▶ _Task description_:
For every line in the material, output its text exactly and exclude any image it holds.

▶ _Material for the task_:

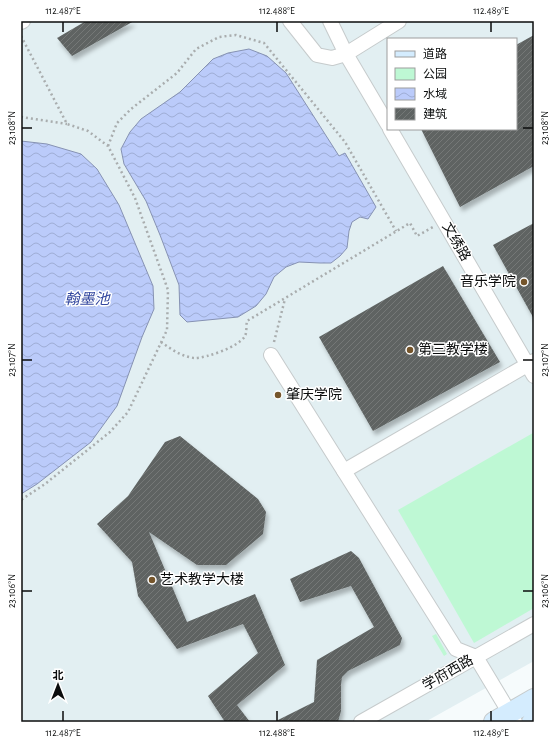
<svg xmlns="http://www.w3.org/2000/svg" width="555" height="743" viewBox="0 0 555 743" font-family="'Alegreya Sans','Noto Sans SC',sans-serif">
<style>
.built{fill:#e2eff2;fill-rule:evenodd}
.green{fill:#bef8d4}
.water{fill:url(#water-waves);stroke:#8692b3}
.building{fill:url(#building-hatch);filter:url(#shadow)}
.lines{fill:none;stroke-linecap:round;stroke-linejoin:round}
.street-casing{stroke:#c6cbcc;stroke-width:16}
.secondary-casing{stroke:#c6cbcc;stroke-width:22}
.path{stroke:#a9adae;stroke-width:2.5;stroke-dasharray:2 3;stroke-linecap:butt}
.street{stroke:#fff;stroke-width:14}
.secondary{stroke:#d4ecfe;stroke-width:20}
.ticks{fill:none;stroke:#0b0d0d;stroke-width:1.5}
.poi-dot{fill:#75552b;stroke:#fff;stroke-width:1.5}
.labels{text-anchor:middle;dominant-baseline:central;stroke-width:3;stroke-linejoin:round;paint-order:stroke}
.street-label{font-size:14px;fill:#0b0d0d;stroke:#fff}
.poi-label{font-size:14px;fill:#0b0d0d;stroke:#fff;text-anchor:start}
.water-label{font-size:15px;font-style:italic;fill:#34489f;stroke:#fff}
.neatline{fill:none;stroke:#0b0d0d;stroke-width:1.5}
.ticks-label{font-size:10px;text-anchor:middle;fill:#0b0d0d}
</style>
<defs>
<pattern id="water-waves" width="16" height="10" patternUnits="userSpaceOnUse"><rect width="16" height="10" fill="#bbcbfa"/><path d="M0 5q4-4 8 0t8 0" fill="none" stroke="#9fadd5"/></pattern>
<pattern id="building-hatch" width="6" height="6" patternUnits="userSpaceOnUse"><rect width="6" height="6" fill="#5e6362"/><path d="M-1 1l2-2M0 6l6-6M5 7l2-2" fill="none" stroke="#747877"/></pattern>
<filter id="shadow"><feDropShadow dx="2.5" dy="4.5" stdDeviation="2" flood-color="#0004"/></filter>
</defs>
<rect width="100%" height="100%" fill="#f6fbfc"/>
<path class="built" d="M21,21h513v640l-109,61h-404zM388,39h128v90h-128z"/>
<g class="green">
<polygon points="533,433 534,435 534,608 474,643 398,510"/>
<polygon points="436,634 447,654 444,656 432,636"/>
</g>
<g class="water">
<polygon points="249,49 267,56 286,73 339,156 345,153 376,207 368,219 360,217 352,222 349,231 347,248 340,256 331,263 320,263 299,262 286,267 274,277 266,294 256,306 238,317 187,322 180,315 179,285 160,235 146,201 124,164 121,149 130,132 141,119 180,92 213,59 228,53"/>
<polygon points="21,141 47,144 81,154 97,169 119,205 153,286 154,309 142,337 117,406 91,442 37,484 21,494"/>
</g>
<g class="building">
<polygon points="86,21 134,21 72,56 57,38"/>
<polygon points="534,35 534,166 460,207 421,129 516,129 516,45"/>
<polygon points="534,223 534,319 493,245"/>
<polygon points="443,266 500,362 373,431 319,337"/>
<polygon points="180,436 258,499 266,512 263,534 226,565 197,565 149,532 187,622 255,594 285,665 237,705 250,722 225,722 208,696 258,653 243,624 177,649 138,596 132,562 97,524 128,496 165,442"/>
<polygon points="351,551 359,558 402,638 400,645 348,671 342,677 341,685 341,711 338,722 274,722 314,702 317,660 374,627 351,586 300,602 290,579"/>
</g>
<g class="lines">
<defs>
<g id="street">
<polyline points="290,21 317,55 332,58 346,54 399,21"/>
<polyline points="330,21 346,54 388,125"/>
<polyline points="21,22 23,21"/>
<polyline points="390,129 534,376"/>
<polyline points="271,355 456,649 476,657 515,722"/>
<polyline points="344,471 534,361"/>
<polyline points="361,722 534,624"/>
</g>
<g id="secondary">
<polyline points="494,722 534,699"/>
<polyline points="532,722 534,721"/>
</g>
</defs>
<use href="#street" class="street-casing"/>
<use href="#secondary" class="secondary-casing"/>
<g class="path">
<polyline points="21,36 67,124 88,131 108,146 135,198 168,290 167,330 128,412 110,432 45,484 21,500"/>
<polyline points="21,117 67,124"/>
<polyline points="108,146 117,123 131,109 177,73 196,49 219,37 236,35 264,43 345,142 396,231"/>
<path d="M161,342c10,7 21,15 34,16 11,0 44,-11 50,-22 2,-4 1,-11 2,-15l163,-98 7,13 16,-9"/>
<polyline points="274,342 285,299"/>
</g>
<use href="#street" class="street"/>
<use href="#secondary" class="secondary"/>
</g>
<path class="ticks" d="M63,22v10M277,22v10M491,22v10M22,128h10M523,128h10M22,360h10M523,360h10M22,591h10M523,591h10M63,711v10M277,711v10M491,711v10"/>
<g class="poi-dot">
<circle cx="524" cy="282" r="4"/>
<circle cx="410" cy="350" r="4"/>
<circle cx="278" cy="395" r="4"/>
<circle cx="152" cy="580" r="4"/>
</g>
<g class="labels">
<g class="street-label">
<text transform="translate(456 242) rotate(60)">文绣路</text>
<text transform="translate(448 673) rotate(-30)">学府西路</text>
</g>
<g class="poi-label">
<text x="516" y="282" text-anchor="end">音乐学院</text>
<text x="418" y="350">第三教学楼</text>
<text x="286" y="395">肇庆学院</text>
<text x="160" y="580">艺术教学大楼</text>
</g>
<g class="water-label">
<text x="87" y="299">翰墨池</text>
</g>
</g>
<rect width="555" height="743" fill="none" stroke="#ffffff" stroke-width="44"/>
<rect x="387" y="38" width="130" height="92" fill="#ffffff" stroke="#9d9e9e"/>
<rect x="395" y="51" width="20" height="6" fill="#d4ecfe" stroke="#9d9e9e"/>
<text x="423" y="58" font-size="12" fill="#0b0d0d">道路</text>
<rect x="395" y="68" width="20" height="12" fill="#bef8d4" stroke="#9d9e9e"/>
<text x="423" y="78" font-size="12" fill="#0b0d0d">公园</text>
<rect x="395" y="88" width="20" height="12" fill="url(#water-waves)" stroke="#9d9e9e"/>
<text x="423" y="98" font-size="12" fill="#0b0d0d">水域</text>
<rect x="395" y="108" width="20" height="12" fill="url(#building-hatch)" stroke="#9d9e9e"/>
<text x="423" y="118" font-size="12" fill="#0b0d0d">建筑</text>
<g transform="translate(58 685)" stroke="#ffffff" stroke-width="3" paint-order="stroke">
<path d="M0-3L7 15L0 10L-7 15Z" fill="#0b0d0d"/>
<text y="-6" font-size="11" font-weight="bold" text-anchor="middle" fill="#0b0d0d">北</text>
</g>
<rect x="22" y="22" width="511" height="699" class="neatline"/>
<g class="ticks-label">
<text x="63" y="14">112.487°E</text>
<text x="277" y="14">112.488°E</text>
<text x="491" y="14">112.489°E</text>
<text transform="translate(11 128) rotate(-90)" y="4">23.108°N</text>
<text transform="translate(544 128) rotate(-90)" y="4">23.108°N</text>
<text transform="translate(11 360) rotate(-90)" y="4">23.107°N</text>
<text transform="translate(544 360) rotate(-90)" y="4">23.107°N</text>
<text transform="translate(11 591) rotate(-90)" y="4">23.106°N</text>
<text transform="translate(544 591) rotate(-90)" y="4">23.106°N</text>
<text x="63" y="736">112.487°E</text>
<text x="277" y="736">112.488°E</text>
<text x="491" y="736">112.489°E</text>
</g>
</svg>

▶ _Solution to the problem_:
<svg xmlns="http://www.w3.org/2000/svg" width="555" height="743" viewBox="0 0 555 743" font-family="'Alegreya Sans','Noto Sans SC',sans-serif">
<style>
.built{fill:#e2eff2;fill-rule:evenodd}
.green{fill:#bef8d4}
.water{fill:url(#water-waves);stroke:#8692b3}
.building{fill:url(#building-hatch);filter:url(#shadow)}
.lines{fill:none;stroke-linecap:round;stroke-linejoin:round}
.street-casing{stroke:#c6cbcc;stroke-width:16}
.secondary-casing{stroke:#c6cbcc;stroke-width:22}
.path{stroke:#a9adae;stroke-width:2.5;stroke-dasharray:2 3;stroke-linecap:butt}
.street{stroke:#fff;stroke-width:14}
.secondary{stroke:#d4ecfe;stroke-width:20}
.ticks{fill:none;stroke:#0b0d0d;stroke-width:1.5}
.poi-dot{fill:#75552b;stroke:#fff;stroke-width:1.5}
.labels{text-anchor:middle;dominant-baseline:central;stroke-width:3;stroke-linejoin:round;paint-order:stroke}
.street-label{font-size:14px;fill:#0b0d0d;stroke:#fff}
.poi-label{font-size:14px;fill:#0b0d0d;stroke:#fff;text-anchor:start}
.water-label{font-size:15px;font-style:italic;fill:#34489f;stroke:#fff}
.neatline{fill:none;stroke:#0b0d0d;stroke-width:1.5}
.ticks-label{font-size:10px;text-anchor:middle;fill:#0b0d0d}
</style>
<defs>
<pattern id="water-waves" width="16" height="10" patternUnits="userSpaceOnUse"><rect width="16" height="10" fill="#bbcbfa"/><path d="M0 5q4-4 8 0t8 0" fill="none" stroke="#9fadd5"/></pattern>
<pattern id="building-hatch" width="6" height="6" patternUnits="userSpaceOnUse"><rect width="6" height="6" fill="#5e6362"/><path d="M-1 1l2-2M0 6l6-6M5 7l2-2" fill="none" stroke="#747877"/></pattern>
<filter id="shadow"><feDropShadow dx="2.5" dy="4.5" stdDeviation="2" flood-color="#0004"/></filter>
</defs>
<rect width="100%" height="100%" fill="#f6fbfc"/>
<path class="built" d="M21,21h513v640l-109,61h-404zM388,39h128v90h-128z"/>
<g class="green">
<polygon points="533,433 534,435 534,608 474,643 398,510"/>
<polygon points="436,634 447,654 444,656 432,636"/>
</g>
<g class="water">
<polygon points="249,49 267,56 286,73 339,156 345,153 376,207 368,219 360,217 352,222 349,231 347,248 340,256 331,263 320,263 299,262 286,267 274,277 266,294 256,306 238,317 187,322 180,315 179,285 160,235 146,201 124,164 121,149 130,132 141,119 180,92 213,59 228,53"/>
<polygon points="21,141 47,144 81,154 97,169 119,205 153,286 154,309 142,337 117,406 91,442 37,484 21,494"/>
</g>
<g class="building">
<polygon points="86,21 134,21 72,56 57,38"/>
<polygon points="534,35 534,166 460,207 421,129 516,129 516,45"/>
<polygon points="534,223 534,319 493,245"/>
<polygon points="443,266 500,362 373,431 319,337"/>
<polygon points="180,436 258,499 266,512 263,534 226,565 197,565 149,532 187,622 255,594 285,665 237,705 250,722 225,722 208,696 258,653 243,624 177,649 138,596 132,562 97,524 128,496 165,442"/>
<polygon points="351,551 359,558 402,638 400,645 348,671 342,677 341,685 341,711 338,722 274,722 314,702 317,660 374,627 351,586 300,602 290,579"/>
</g>
<g class="lines">
<defs>
<g id="street">
<polyline points="290,21 317,55 332,58 346,54 399,21"/>
<polyline points="330,21 346,54 388,125"/>
<polyline points="21,22 23,21"/>
<polyline points="390,129 534,376"/>
<polyline points="271,355 456,649 476,657 515,722"/>
<polyline points="344,471 534,361"/>
<polyline points="361,722 534,624"/>
</g>
<g id="secondary">
<polyline points="494,722 534,699"/>
<polyline points="532,722 534,721"/>
</g>
</defs>
<use href="#street" class="street-casing"/>
<use href="#secondary" class="secondary-casing"/>
<g class="path">
<polyline points="21,36 67,124 88,131 108,146 135,198 168,290 167,330 128,412 110,432 45,484 21,500"/>
<polyline points="21,117 67,124"/>
<polyline points="108,146 117,123 131,109 177,73 196,49 219,37 236,35 264,43 345,142 396,231"/>
<path d="M161,342c10,7 21,15 34,16 11,0 44,-11 50,-22 2,-4 1,-11 2,-15l163,-98 7,13 16,-9"/>
<polyline points="274,342 285,299"/>
</g>
<use href="#street" class="street"/>
<use href="#secondary" class="secondary"/>
</g>
<path class="ticks" d="M63,22v10M277,22v10M491,22v10M22,128h10M523,128h10M22,360h10M523,360h10M22,591h10M523,591h10M63,711v10M277,711v10M491,711v10"/>
<g class="poi-dot">
<circle cx="524" cy="282" r="4"/>
<circle cx="410" cy="350" r="4"/>
<circle cx="278" cy="395" r="4"/>
<circle cx="152" cy="580" r="4"/>
</g>
<g class="labels">
<g class="street-label">
<text transform="translate(456 242) rotate(60)">文绣路</text>
<text transform="translate(448 673) rotate(-30)">学府西路</text>
</g>
<g class="poi-label">
<text x="516" y="282" text-anchor="end">音乐学院</text>
<text x="418" y="350">第三教学楼</text>
<text x="286" y="395">肇庆学院</text>
<text x="160" y="580">艺术教学大楼</text>
</g>
<g class="water-label">
<text x="87" y="299">翰墨池</text>
</g>
</g>
<rect width="555" height="743" fill="none" stroke="#ffffff" stroke-width="44"/>
<rect x="387" y="38" width="130" height="92" fill="#ffffff" stroke="#9d9e9e"/>
<rect x="395" y="51" width="20" height="6" fill="#d4ecfe" stroke="#9d9e9e"/>
<text x="423" y="58" font-size="12" fill="#0b0d0d">道路</text>
<rect x="395" y="68" width="20" height="12" fill="#bef8d4" stroke="#9d9e9e"/>
<text x="423" y="78" font-size="12" fill="#0b0d0d">公园</text>
<rect x="395" y="88" width="20" height="12" fill="url(#water-waves)" stroke="#9d9e9e"/>
<text x="423" y="98" font-size="12" fill="#0b0d0d">水域</text>
<rect x="395" y="108" width="20" height="12" fill="url(#building-hatch)" stroke="#9d9e9e"/>
<text x="423" y="118" font-size="12" fill="#0b0d0d">建筑</text>
<g transform="translate(58 685)" stroke="#ffffff" stroke-width="3" paint-order="stroke">
<path d="M0-3L7 15L0 10L-7 15Z" fill="#0b0d0d"/>
<text y="-6" font-size="11" font-weight="bold" text-anchor="middle" fill="#0b0d0d">北</text>
</g>
<rect x="22" y="22" width="511" height="699" class="neatline"/>
<g class="ticks-label">
<text x="63" y="14">112.487°E</text>
<text x="277" y="14">112.488°E</text>
<text x="491" y="14">112.489°E</text>
<text transform="translate(11 128) rotate(-90)" y="4">23.108°N</text>
<text transform="translate(544 128) rotate(-90)" y="4">23.108°N</text>
<text transform="translate(11 360) rotate(-90)" y="4">23.107°N</text>
<text transform="translate(544 360) rotate(-90)" y="4">23.107°N</text>
<text transform="translate(11 591) rotate(-90)" y="4">23.106°N</text>
<text transform="translate(544 591) rotate(-90)" y="4">23.106°N</text>
<text x="63" y="736">112.487°E</text>
<text x="277" y="736">112.488°E</text>
<text x="491" y="736">112.489°E</text>
</g>
</svg>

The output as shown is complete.